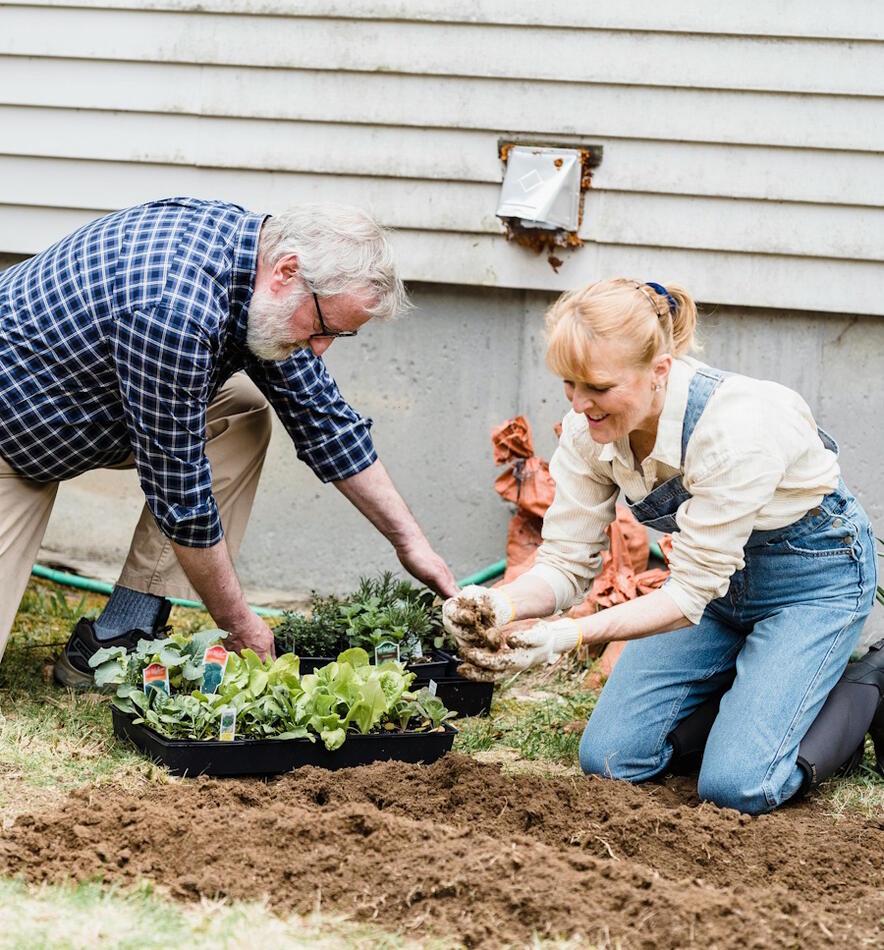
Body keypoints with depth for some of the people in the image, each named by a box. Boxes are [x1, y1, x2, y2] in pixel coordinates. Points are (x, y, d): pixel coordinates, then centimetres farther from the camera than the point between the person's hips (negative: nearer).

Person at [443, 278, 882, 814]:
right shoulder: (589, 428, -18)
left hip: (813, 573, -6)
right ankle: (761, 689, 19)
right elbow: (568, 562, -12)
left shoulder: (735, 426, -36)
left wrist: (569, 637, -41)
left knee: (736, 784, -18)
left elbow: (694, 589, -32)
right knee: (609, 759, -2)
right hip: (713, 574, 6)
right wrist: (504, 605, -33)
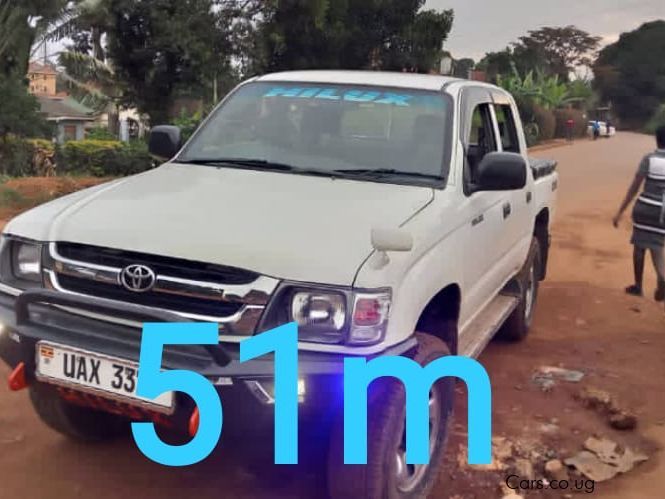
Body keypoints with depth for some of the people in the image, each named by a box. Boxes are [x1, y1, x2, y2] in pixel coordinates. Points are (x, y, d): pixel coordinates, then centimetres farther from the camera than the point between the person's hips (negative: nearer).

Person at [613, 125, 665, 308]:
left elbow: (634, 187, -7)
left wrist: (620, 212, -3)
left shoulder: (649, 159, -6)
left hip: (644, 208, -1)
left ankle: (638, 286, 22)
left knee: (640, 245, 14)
#####
# Exercise directions
Set down the entries word for word, omitting all pictures.

# Worked solution
Body keypoints with depth for some of the people in the image, each named by a box. Boxes are [x1, y1, x2, y2] in pixel coordinates. Points are (x, y, d): pixel coordinates, then centimetres farther from the camera than the point between the person's hips (negative: nearer).

Person at [443, 278, 882, 814]:
right shoulder: (589, 428, -18)
left hip: (813, 573, -6)
right ankle: (761, 689, 19)
right elbow: (568, 562, -12)
left shoulder: (735, 426, -36)
left wrist: (569, 637, -41)
left knee: (736, 784, -18)
left elbow: (694, 589, -32)
right knee: (609, 759, -2)
right hip: (713, 574, 6)
right wrist: (504, 605, -33)
Body keypoints with depth for some of the people in the image, each named by a box. Boxes are [x1, y1, x2, y2] in pixel coordinates. Points are (x, y, d): pixel coordinates, then centimetres farther from the camera than the point between the person's hips (negative: nearer).

Person at [613, 125, 665, 308]:
left elbow: (634, 187, -7)
left wrist: (620, 212, -3)
left shoulder: (649, 159, -6)
left hip: (644, 208, -1)
left ankle: (638, 286, 22)
left knee: (640, 245, 14)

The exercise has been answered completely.